**Polecenie:** Przytocz słowo w słowo wszystkie rekordy zamieszczone poniżej, pomijając w odpowiedzi obrazy.

:: Podane informacje ::

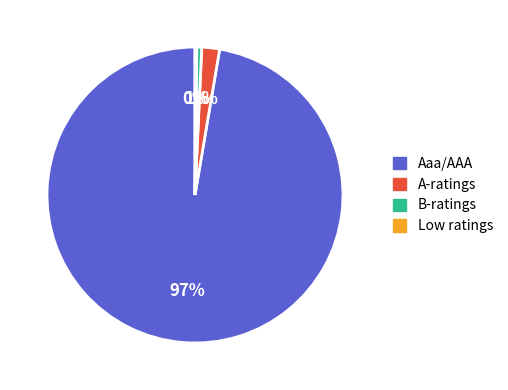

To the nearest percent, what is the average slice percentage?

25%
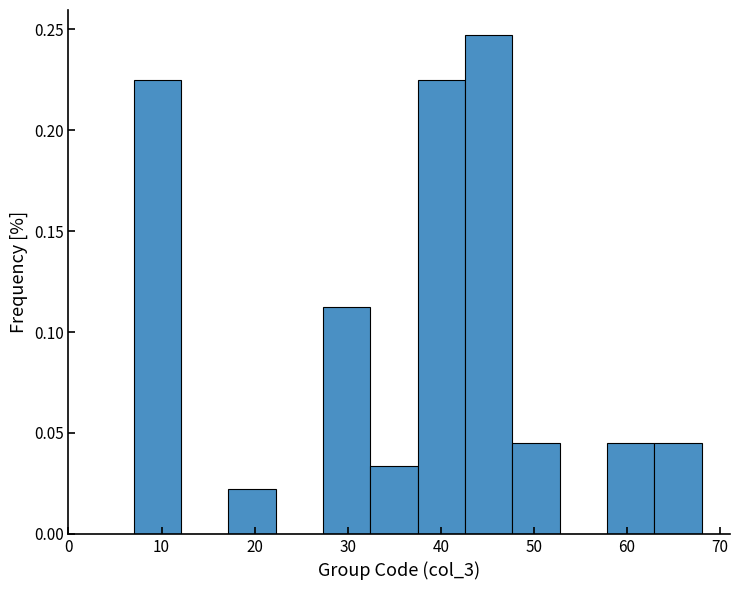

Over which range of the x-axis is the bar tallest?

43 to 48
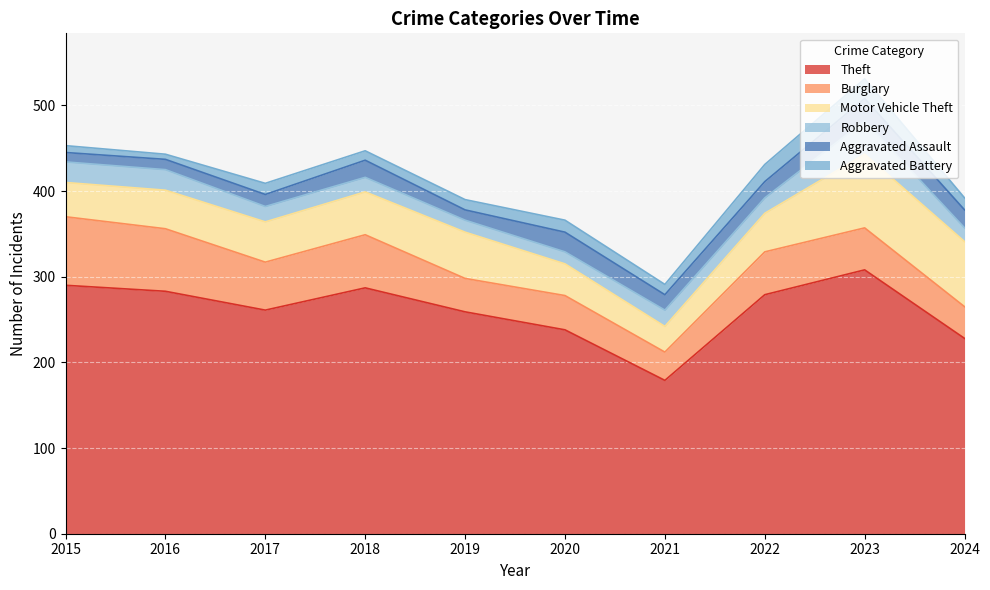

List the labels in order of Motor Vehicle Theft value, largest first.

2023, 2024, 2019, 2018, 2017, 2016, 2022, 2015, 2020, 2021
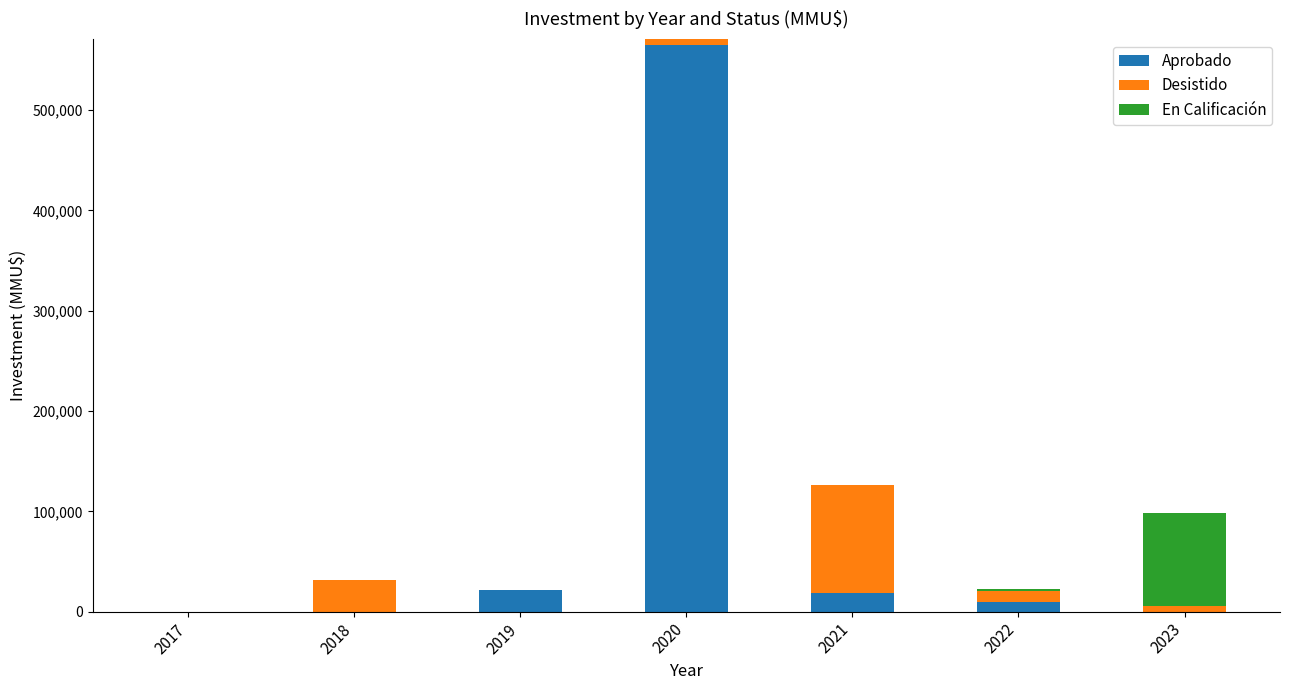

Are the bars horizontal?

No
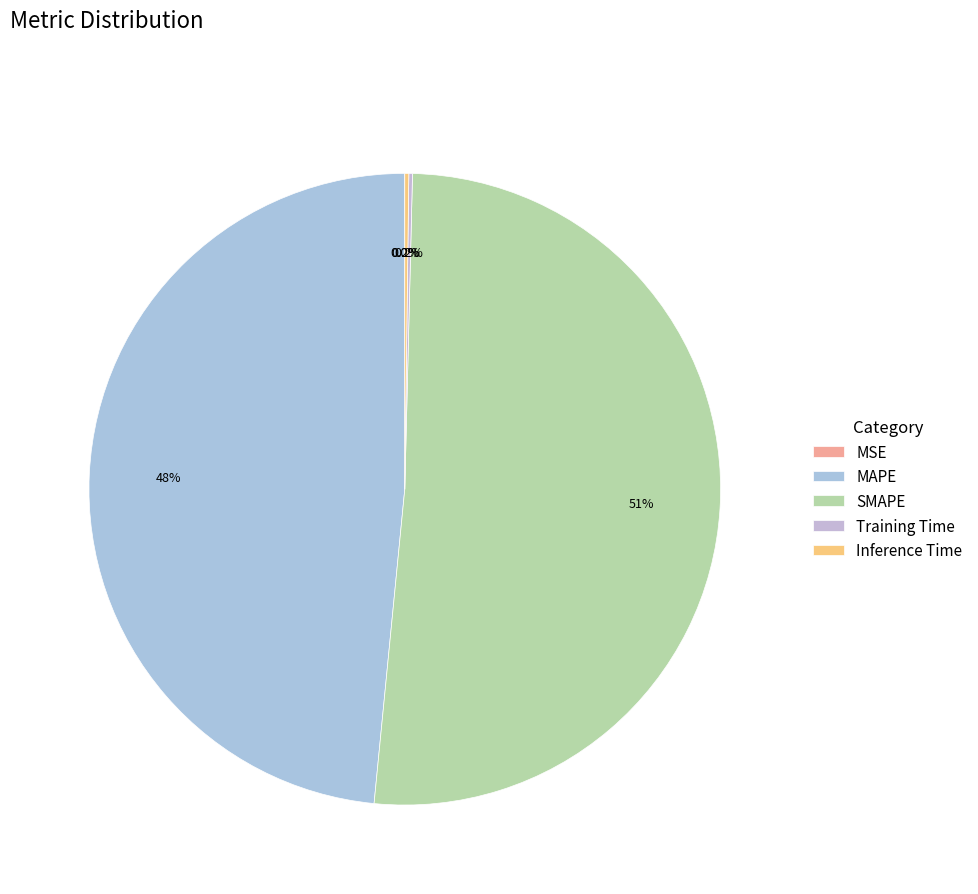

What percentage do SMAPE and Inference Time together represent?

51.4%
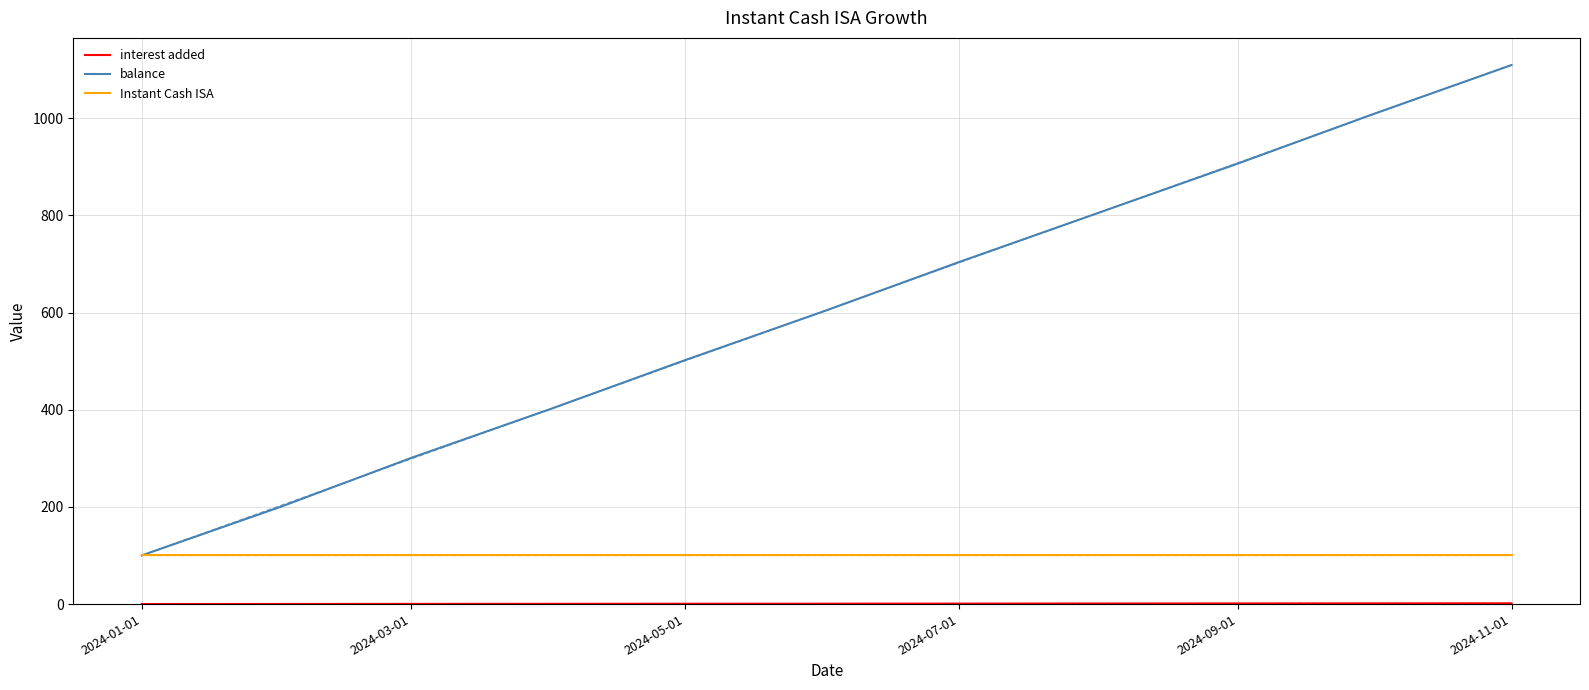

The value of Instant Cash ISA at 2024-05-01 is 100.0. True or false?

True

:::

**Odpowiedź:**
To the nearest percent, what is the average slice percentage?

25%

Over which range of the x-axis is the bar tallest?

43 to 48

List the labels in order of Motor Vehicle Theft value, largest first.

2023, 2024, 2019, 2018, 2017, 2016, 2022, 2015, 2020, 2021

Are the bars horizontal?

No

What percentage do SMAPE and Inference Time together represent?

51.4%

The value of Instant Cash ISA at 2024-05-01 is 100.0. True or false?

True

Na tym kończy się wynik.